> _Given text_:
════════════════

# Integral of Square of Reciprocal of √(a + cos t)

[SOLVED] Integral of Square of Reciprocal of √(a + cos t)

Homework Statement
Demonstrate that

$$\int_0^\pi \frac{dt}{(a + \cos t)^2} = \frac{a\pi}{(\sqrt{a^2 - 1})^3}$$

where a > 0.

The attempt at a solution
I want to compute this using the Residue Theorem. The first thing I did was make the substitution $\theta / 2 = t$ so that

$$\int_0^\pi \frac{dt}{(a + \cos t)^2} = \int_0^{2\pi} \frac{d\theta}{2(a + \cos \theta/2)^2}$$

I then made the substitution $z = e^{i\theta/2}$ so that

$$\int_0^{2\pi} \frac{d\theta}{2(a + \cos \theta/2)^2} = \int_{|z|=1} \frac{4z}{i(z^2 + 2az + 1)^2} \, dz = \int_{|z|=1} \frac{4z}{i(z - z_0)^2(z - z_1)^2} \, dz$$

where

\begin{align*}z_0 &= \frac{-a + \sqrt{a^2 - 1}}{2}\\ z_1 &= \frac{-a - \sqrt{a^2 - 1}}{2}\end{align*}

Call the integrand of the last integral f(z). By the Residue Theorem

$$\int_{C} f(z) \, dz = 2\pi i \sum_{u \in D} \text{Res}(f; u)$$

where u is a pole of f, C is the unit circle and D is its interior. The only possible poles are $z_0, z_1$. I know $z_0$ is in D for all a > 0. However, $z_1$ is not in D if a > 5/4. What do I in this case? I would condition on the value of a but then my answer won't match up with that of the problem statement.

════════════════

> _Requirement A_:
Echo the integral thread word for word, starting at "where u is a" and ending at "the problem statement.".
The thread and the rows have unrelated origins.

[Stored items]
════════════════

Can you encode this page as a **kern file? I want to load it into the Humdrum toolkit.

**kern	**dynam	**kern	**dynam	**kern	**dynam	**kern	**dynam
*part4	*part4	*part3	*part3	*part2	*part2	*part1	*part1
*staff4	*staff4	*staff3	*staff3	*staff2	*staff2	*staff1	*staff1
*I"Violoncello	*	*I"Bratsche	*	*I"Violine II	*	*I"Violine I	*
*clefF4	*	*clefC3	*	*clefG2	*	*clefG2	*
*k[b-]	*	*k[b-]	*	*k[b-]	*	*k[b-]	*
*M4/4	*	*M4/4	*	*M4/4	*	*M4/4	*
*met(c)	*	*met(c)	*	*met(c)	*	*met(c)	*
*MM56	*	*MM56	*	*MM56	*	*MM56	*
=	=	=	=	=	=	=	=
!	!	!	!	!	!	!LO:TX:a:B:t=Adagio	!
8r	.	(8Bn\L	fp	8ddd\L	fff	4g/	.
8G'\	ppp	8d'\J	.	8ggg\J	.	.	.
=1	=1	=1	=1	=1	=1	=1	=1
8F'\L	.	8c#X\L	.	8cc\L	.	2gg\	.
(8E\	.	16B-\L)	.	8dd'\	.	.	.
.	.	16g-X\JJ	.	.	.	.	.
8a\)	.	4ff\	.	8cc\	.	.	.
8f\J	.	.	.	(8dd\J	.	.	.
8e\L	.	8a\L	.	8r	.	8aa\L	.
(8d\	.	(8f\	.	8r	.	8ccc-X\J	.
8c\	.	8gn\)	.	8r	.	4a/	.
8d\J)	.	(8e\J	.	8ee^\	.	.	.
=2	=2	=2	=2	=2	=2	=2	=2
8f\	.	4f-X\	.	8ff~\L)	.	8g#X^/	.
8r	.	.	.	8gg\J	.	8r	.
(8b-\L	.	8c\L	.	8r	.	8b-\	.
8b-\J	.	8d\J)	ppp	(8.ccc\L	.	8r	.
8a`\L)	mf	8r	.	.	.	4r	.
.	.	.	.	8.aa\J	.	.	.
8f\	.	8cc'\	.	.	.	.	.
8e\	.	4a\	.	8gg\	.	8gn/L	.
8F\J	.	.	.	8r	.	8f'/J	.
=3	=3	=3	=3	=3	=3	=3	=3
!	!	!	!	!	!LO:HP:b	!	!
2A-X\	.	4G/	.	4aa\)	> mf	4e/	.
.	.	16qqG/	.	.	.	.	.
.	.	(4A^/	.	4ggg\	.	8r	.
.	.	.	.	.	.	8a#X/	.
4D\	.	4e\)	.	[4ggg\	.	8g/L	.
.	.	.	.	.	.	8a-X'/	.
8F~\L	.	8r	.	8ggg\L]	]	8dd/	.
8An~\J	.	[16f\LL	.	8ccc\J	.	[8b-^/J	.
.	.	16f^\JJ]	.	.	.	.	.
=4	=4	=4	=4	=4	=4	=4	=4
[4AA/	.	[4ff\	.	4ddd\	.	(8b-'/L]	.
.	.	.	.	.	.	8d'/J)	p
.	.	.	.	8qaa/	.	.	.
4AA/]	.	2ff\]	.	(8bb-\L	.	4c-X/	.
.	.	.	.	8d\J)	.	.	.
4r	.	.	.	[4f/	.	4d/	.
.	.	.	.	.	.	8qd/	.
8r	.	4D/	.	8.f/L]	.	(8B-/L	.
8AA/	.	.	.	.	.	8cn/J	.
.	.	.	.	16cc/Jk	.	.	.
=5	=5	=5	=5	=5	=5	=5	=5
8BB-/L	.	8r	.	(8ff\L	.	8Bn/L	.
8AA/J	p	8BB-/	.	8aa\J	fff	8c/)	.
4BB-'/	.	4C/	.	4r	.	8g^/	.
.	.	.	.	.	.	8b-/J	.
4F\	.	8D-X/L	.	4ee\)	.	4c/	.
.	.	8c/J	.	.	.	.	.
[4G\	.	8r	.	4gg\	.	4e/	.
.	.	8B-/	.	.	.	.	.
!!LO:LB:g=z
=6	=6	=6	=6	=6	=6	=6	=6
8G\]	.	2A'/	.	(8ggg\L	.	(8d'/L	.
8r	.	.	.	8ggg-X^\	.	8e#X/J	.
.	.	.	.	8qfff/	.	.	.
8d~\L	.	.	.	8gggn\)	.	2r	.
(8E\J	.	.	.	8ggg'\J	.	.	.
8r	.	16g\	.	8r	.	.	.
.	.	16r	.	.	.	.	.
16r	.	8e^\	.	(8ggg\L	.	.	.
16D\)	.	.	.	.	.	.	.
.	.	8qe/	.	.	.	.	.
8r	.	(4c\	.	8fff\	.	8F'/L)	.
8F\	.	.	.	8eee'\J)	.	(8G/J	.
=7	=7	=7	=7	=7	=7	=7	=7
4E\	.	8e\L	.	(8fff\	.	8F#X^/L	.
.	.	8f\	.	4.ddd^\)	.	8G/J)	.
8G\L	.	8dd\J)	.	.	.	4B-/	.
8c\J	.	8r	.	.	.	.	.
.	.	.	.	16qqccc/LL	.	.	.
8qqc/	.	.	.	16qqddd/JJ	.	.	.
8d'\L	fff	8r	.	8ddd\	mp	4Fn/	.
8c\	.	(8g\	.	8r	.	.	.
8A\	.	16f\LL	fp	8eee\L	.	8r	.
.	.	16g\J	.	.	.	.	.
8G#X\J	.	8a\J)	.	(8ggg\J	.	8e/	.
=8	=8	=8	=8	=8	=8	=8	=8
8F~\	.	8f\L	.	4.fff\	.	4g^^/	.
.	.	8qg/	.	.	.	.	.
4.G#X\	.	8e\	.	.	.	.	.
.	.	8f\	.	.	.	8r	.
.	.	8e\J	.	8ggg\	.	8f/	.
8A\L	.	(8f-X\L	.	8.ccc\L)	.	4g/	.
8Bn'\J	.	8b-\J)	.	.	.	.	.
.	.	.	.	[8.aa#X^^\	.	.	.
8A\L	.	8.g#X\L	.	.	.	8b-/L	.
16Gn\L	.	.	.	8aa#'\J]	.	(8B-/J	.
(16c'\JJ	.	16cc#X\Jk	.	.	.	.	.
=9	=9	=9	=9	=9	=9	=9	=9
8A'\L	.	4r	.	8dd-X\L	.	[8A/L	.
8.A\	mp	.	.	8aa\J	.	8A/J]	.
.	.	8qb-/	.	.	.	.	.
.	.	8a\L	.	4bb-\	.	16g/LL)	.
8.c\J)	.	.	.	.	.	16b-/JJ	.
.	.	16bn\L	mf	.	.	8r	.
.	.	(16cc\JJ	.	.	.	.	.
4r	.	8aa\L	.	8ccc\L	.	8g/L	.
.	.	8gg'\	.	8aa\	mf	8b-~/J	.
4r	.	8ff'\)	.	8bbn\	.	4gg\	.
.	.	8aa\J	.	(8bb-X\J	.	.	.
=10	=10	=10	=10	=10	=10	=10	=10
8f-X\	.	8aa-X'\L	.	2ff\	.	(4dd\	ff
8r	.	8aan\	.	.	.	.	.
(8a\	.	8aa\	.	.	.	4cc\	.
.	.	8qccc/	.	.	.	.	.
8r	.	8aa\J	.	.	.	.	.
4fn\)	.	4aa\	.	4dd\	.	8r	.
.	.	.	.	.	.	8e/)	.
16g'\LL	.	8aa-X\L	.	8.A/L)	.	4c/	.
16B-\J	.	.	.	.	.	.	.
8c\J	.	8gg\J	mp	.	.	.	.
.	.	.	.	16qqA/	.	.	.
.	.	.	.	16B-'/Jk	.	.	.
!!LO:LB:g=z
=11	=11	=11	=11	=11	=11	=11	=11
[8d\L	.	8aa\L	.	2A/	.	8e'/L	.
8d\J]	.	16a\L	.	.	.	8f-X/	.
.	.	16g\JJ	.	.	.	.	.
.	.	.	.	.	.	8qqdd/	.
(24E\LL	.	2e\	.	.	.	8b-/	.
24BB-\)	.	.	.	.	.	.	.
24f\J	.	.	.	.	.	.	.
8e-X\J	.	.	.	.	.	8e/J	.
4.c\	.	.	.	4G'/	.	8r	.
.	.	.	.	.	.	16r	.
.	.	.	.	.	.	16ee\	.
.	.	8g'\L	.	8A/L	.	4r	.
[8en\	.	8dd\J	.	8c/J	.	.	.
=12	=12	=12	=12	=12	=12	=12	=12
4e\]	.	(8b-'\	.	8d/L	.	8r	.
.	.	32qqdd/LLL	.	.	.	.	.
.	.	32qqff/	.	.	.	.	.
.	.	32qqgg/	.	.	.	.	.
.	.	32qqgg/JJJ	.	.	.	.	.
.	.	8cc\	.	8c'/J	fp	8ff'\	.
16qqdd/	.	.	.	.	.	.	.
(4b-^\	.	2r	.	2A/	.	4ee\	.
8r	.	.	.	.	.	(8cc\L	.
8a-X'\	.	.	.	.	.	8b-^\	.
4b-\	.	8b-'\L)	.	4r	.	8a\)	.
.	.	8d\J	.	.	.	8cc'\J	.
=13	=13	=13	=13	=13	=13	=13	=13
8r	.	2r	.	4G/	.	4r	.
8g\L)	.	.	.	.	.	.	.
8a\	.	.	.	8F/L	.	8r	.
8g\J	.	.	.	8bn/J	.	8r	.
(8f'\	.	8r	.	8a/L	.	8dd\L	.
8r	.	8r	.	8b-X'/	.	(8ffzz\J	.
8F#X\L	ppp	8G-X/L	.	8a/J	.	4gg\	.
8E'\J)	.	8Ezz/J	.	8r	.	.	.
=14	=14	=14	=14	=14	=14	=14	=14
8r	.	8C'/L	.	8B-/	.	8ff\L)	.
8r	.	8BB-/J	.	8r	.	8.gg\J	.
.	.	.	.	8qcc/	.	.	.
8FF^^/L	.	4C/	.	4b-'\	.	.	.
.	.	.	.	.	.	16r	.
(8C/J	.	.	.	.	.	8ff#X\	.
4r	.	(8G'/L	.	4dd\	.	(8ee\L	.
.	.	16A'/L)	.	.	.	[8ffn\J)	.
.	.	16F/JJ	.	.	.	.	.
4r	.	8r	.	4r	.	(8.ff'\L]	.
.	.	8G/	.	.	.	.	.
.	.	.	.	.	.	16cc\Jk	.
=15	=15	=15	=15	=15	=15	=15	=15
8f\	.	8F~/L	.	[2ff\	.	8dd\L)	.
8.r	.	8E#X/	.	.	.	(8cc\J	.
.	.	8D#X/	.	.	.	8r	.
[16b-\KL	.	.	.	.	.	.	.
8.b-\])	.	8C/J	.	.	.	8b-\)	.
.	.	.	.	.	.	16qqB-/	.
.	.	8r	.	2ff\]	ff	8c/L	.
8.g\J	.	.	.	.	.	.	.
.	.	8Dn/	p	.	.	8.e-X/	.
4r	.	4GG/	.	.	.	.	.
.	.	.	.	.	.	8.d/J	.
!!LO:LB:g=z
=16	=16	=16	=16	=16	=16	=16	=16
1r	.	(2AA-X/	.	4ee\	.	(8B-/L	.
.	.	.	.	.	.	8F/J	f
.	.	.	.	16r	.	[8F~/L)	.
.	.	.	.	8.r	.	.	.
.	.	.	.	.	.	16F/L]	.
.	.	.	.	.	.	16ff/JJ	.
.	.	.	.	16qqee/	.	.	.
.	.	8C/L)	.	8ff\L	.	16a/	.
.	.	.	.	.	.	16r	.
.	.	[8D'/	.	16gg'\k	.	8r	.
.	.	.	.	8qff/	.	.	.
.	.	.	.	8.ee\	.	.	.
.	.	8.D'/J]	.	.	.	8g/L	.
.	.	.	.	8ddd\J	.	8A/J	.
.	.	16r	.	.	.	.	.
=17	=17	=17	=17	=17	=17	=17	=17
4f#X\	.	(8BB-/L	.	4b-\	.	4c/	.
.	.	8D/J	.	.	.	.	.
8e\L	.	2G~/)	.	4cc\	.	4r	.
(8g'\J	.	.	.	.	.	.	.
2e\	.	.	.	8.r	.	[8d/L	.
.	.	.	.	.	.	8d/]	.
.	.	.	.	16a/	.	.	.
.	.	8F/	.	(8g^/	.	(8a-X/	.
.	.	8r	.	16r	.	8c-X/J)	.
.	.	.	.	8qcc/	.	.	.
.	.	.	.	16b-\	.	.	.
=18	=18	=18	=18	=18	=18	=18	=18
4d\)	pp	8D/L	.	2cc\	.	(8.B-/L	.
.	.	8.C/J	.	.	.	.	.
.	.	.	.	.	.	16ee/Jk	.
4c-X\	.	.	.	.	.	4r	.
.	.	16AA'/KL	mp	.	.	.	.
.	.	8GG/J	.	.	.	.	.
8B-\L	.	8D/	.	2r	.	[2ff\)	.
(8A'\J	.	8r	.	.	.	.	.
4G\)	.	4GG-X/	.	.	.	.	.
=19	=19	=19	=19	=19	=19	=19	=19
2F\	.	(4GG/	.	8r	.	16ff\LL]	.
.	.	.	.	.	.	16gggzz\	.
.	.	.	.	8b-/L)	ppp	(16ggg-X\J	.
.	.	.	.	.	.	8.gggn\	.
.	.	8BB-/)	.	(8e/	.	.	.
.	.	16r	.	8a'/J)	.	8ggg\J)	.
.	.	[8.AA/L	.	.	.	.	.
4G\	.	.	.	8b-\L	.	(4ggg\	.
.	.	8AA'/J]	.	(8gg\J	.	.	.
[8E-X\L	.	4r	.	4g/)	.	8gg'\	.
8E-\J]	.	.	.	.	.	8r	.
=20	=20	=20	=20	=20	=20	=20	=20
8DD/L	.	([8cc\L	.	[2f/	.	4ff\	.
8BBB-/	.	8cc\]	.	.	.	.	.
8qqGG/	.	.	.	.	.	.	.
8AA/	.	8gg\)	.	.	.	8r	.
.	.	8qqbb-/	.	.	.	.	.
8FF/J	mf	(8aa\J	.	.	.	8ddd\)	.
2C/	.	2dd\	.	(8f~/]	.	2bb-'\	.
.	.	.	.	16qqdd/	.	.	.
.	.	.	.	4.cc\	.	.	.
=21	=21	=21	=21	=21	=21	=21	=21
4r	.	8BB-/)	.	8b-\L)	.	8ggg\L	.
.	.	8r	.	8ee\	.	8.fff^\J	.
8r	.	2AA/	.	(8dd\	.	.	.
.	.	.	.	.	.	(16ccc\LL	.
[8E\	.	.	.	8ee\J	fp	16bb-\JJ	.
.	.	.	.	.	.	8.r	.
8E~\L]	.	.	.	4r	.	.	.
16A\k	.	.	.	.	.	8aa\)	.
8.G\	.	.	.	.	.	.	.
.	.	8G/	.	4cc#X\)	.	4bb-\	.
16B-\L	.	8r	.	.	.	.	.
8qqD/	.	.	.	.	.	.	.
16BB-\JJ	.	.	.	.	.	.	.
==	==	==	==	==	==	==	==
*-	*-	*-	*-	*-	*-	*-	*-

════════════════

> _Requirement B_:
List each line of the rows that contains the string "kern".

> _Complete output A_:
where u is a pole of f, C is the unit circle and D is its interior. The only possible poles are $z_0, z_1$. I know $z_0$ is in D for all a > 0. However, $z_1$ is not in D if a > 5/4. What do I in this case? I would condition on the value of a but then my answer won't match up with that of the problem statement.

> _Complete output B_:
Can you encode this page as a **kern file? I want to load it into the Humdrum toolkit.
**kern	**dynam	**kern	**dynam	**kern	**dynam	**kern	**dynam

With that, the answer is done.